Als je het over kunst hebt, heb je het altijd ook over materiaal. Het aardse aspect van het kunstwerk – het dingachtige ervan – is niet te veronachtzamen. In de gewone betekenis van het woord, maar ook volgens de betekenis van aarde in de strijd die Heidegger waarneemt tussen aarde en wereld. De term ‘aarde’ blijft een beetje raadselachtig, maar het spectrum van mogelijke betekenissen daarvan strekt zich uit van ‘natuur’, ‘materiaal’, en ‘dingachtigheid’ tot meer algemeen ‘datgene waarop en waarin de mens zijn wonen grondvest’. Dus enerzijds gaat het over iets stevigs en funderends, maar anderzijds zit er altijd de mateloze dimensie aan van een oersoep waarin je (terug) geworpen kunt worden en die onze gemaakte wereld zo maar weer ter discussie kan stellen, zoals een oerzee het gewonnen land kan terugnemen.

Voor de kunstenaar

De dubbelzinnigheid die we in de kunst op het oog hebben en die de kunstenaar helpt om niet in steriliteit te vervallen is die van een situatie waarop je geen grip hebt maar waarin je het wel wilt uithouden. Want precies naar datgene wat je dan ontsnapt ben je op zoek.

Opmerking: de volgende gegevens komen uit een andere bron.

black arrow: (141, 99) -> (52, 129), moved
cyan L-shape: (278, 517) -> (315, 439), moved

Voor wat betreft de materiële aspecten lijkt die dubbelzinnigheid op die van de wijze waarop een kunstenaar zijn materiaal benadert. Enerzijds leeft een kunstenaar van de beheersing van zijn materiaal via de kwast, de beitel, het potlood.  “Maar die belangstelling van de kunstenaar voor de materie heeft iets paradoxaals”, zegt Mieke. Want staat de ijver van de mens die focust en zich oefent in het schilderen, beeldhouwen of tekenen niet haaks op de totale ongeadresseerdheid van dat wat het zoekt? Namelijk: iets ongrijpbaars.

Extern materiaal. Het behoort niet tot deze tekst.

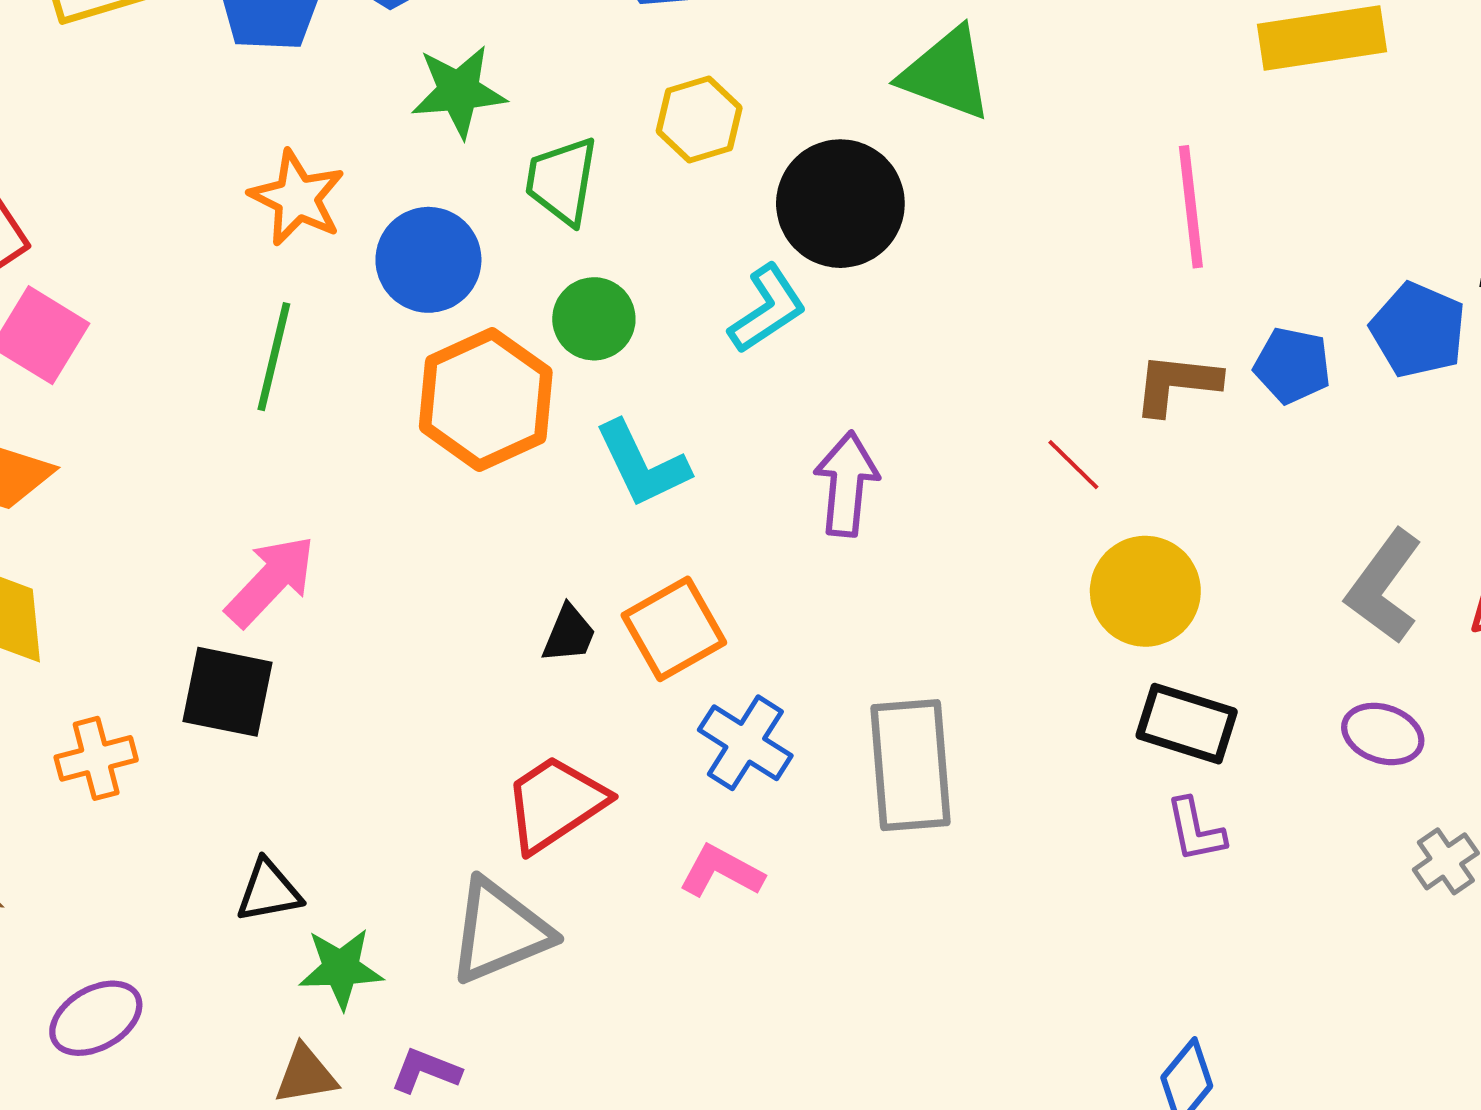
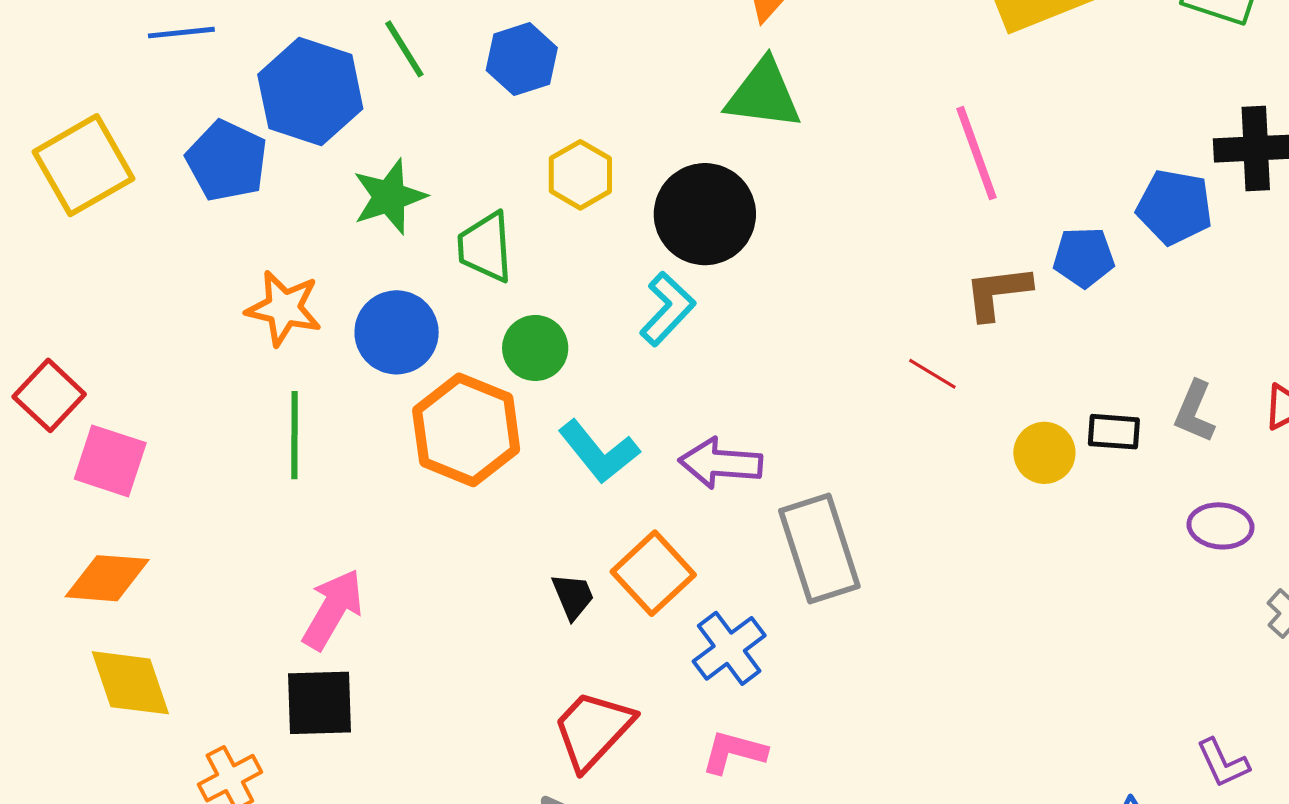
purple arrow: (846, 484) -> (720, 463), moved, turned -78
gray L-shape: (1384, 586) -> (1195, 412), size x0.7
yellow circle: (1145, 591) -> (1044, 453), moved, size x0.7
black trapezoid: (569, 634) -> (573, 596), turned -32
black rectangle: (1187, 724) -> (1114, 432), moved, size x0.7
blue cross: (745, 743) -> (729, 648), turned 34
gray rectangle: (910, 765) -> (819, 549), moved
purple L-shape: (1195, 830) -> (1223, 763), moved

Toegepast op Karel Appel: “Ja, de verf is Appels leven. Nee, want dat Appel zo blijft jagen in de verf, heeft te maken met iets voorbij de verf, of met wat er in die verf ontsnapt”.

Voor de toeschouwer

In veel kunsten is aanraking met het materiaal voorbehouden aan de kunstenaar. In de muziek geldt dit minder: daar is de toeschouwer, in dit geval de luisteraar, in gelijke mate blootgesteld aan het fysieke materiaal als de kunstenaar, aan de aarde dus. De muziek kan ook verhelderen hoe aarde en wereld in het universum van klanken zich tot elkaar verhouden. De filosoof Gadamer zegt dat als volgt:  “De klanken waaruit een muzikaal meesterwerk bestaat zijn méér klanken dan alle overige geluiden en klanken, zoals de kleuren van het schilderij in eigenlijker zin kleuren zijn dan zelfs de bontste kleurenpracht in de natuur”.

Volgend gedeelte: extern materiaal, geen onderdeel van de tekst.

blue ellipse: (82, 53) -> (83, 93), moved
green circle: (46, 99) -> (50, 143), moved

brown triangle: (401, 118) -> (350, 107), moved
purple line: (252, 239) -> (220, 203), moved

Geweld in de kunst: de vrijheid blijft overeind

Toen het ging over organisaties hebben we vastgesteld dat het niet willen erkennen dat niet alles gezegd kan worden, door te doen (en te geloven?) alsof we wél alles zeggen als geweld kan worden gevoeld. Het is het geweld van de illusie. Welnu, als je je wereldbeeld sluitend maakt en volhoudt dat je niets verbergt dan is dat tevens een aanslag op de vrijheid want vrijheid, als het vermogen van mensen om open te staan voor het onbekende, vooronderstelt onbekende en onverwachte dingen. Dat is niet vanzelfsprekend in een door poièsis gedomineerde wereld.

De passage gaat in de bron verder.